Uno de los grandes logros de la actual administración federal ha sido la negociación del TMEC, sobre todo por el reto que implicaba consensuar un tratado comercial, el más importante del mundo, que es el de la región de Norteamérica y no sólo eso, sino también lidiar con un presidente tan proteccionista como lo es Donald Trump.

La negociación comenzó incluso desde la presidencia de Peña Nieto, el exsecretario de Economía Ildelfonso Guajardo, sentó las bases de la negociación. Se llegó a pensar que sería el propio expresidente Peña quien firmaría el tratado; sin embargo, los tiempos no le dieron para alcanzar ese logro.

La negociación la continuó el subsecretario Jesús Seade, quien respaldado por el canciller Marcelo Ebrard y la secretaria de economía Graciela Márquez, tuvo la habilidad para llevar a término el tratado entre los tres países.

Uno de los temas más polémicos fue el de la industria automotriz, sobre todo por el salario que percibe la mano de obra mexicana, ya que al ser más barata que en Estados Unidos y Canadá las empresas prefieren establecerse en territorio mexicano para ahorrar e incrementar sus utilidades por este tipo de ventaja. Sin embargo, para este tratado se requiere que la mano de obra sea mejor pagada para que los obreros de nuestros países vecinos se encuentren en las mismas condiciones laborales. Lo que sin duda como clase trabajadora vemos con buenos ojos.

En el periodo de la negociación el presidente Trump amenazó con imponer aranceles al acero y al aluminio, algo que atentaba contra el TLCAN vigente lo que sin duda puso en riesgo la firma del TMEC; sin embargo, también reculó sobre su propuesta y sólo se aplicó a China.

Poco antes del protocolo de firma entre los negociadores del TMEC, los demócratas estadounidenses solicitaban que se conformara un comité supervisor para vigilar que en los países firmantes se estuvieran cumpliendo los acuerdos, lo que el Senado y la clase política mexicana vieron como un atentado a nuestra soberanía. Se logró que se modificara esa clausula.

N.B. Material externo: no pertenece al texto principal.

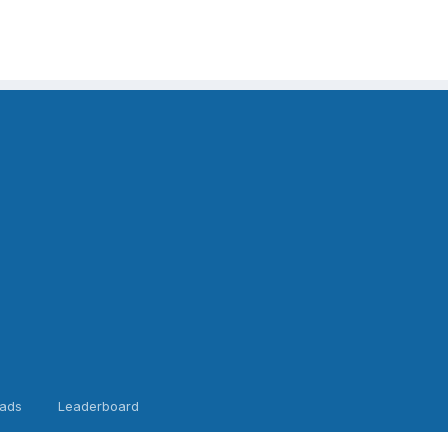
ads
Leaderboard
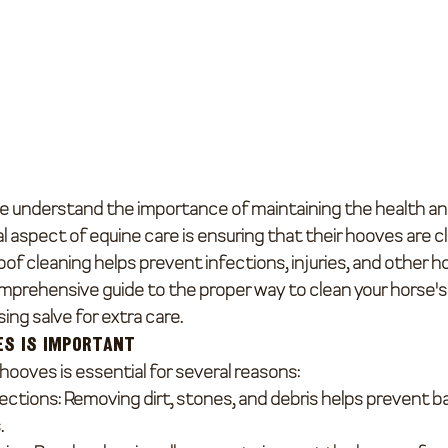
e understand the importance of maintaining the health and
l aspect of equine care is ensuring that their hooves are c
of cleaning helps prevent infections, injuries, and other h
mprehensive guide to the proper way to clean your horse's
ing salve for extra care.
es is Important
hooves is essential for several reasons:
fections
: Removing dirt, stones, and debris helps prevent ba
.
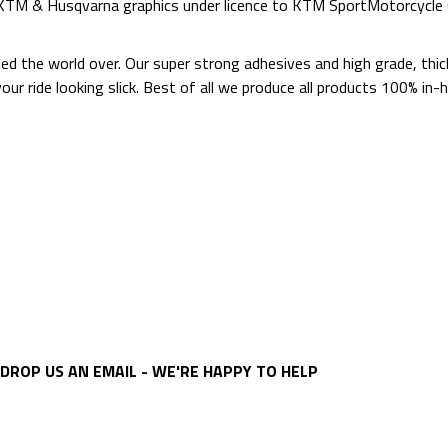
d KTM & Husqvarna graphics under licence to KTM SportMotorcycl
ted the world over. Our super strong adhesives and high grade, thi
p your ride looking slick. Best of all we produce all products 100%
DROP US AN EMAIL - WE'RE HAPPY TO HELP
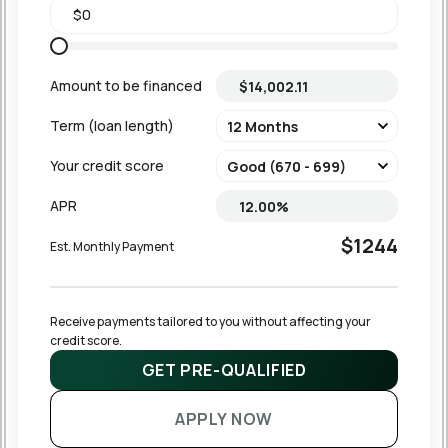
Amount to be financed
Term (loan length)
Your credit score
APR
$1244
Est. Monthly Payment
Receive payments tailored to you without affecting your 
credit score.
GET PRE-QUALIFIED
APPLY NOW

La semana pasada el senado de los Estados Unidos ratificó el TMEC, con 89 votos a favor y sólo 10 en contra, lo que quiere decir, que ambos partidos avalan el tratado comercial. Es un tema que ambos partidos acuerdan que es de suma importancia sobre todo en un año, donde se encuentra el presidente Trump en medio de un juicio político, anteponen los beneficios comerciales sobre los intereses partidistas.

Ahora sólo toca esperar la ratificación por parte de Canadá que, por lo visto, no implicará mayor problema.

Confiamos que la negociación establezca nuevos paradigmas comerciales entre los tres países, que genere desarrollo y crecimiento económico, lo que se vea reflejado en la calidad de vida de las y los trabajadores mexicanos en cualquier sector de la economía.